I introduced penalty profiles during the offseason, and I suggest you check it out for the brief explanation and a look at 2011 penalty profiles. Essentially, I have listed teams with penalties per 100 plays (thus as a percentage), and I grouped these penalties into seven categories. Boise State, for example, is good at avoiding procedural penalties (e.g., false start, illegal shift, etc.) but not so good at avoiding logistic penalties (e.g., delay of game, illegal substitution), while Auburn does the opposite. 

Some of this is driven by sparsity in the data - a single delay of game penalty can have a substantial impact on a team's penalty profile. But the results are also consistent with what we would expect: Army commits few penalties per play, but commits a relatively high number of procedural and offensive holding penalties. These are somewhat predictable given the nature of the offense and level of talent at West Point. Navy also commits a relatively high number of procedural and holding penalties. Surprisingly, the Midshipmen have also committed a relatively high number of player contact penalties (e.g., face mask, block in the back, etc.).

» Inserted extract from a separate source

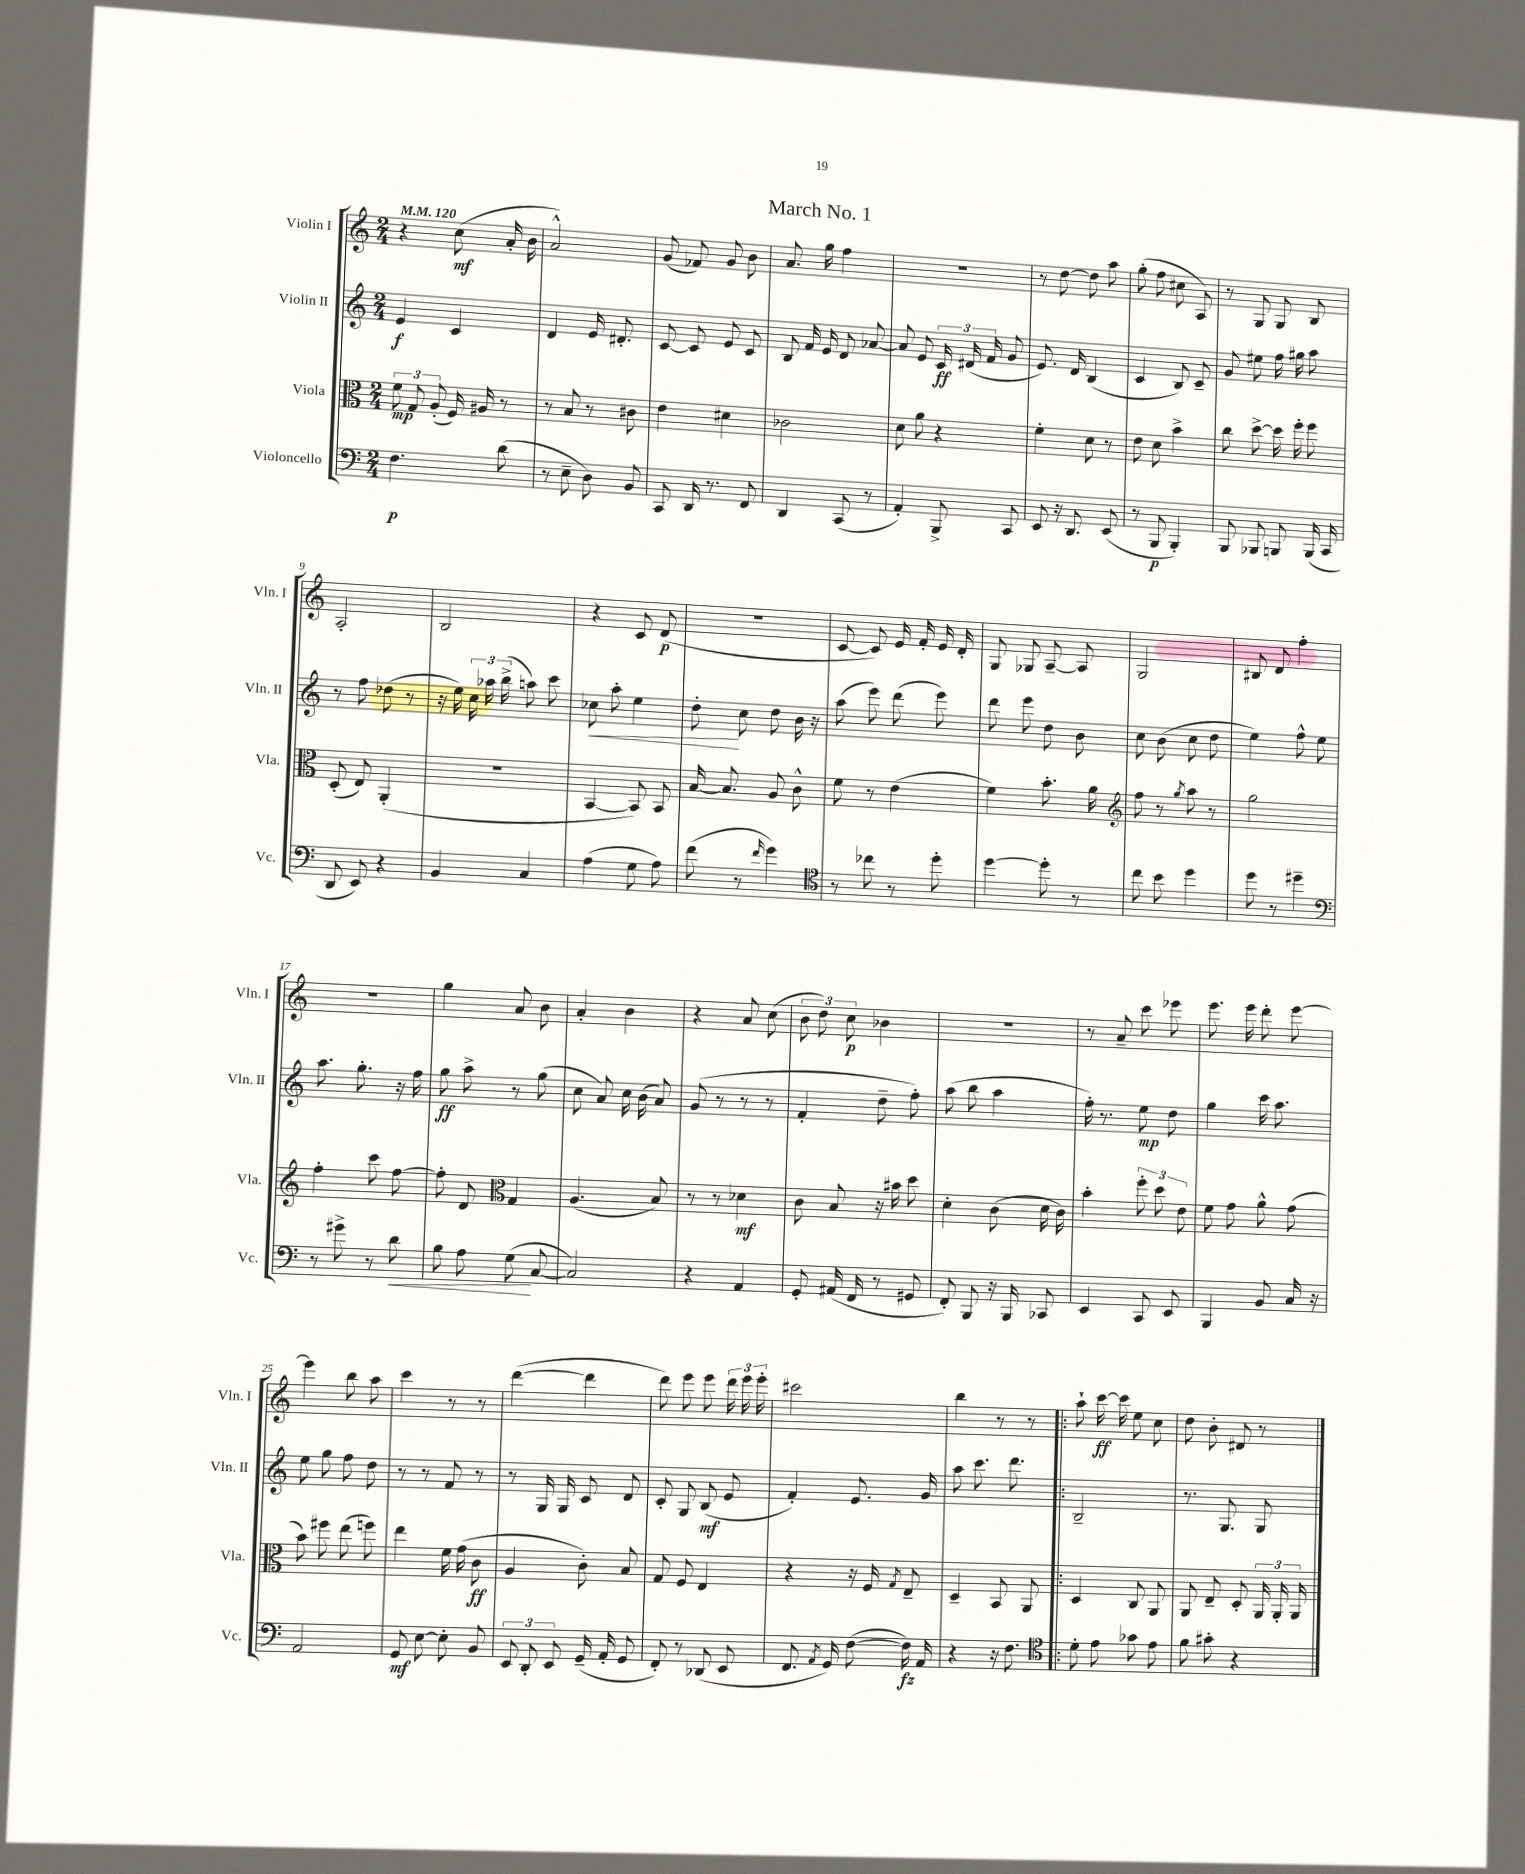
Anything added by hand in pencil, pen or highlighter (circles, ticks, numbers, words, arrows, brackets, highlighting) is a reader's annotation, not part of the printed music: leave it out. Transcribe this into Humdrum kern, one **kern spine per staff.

Troy is the nation's more frequently penalized team per play. USC comes in second with an especially high number of logistic, procedural, holding and pass interference penalties. The first two are clearly associated with less-than-stellar coaching, while the last two are a product of poor coaching unless the team is just overwhelmed by superior talent on the other side (which is the not case for USC). So, either USC is poorly coached (big shocker) or referees hate the Trojans (wouldn't surprise me either).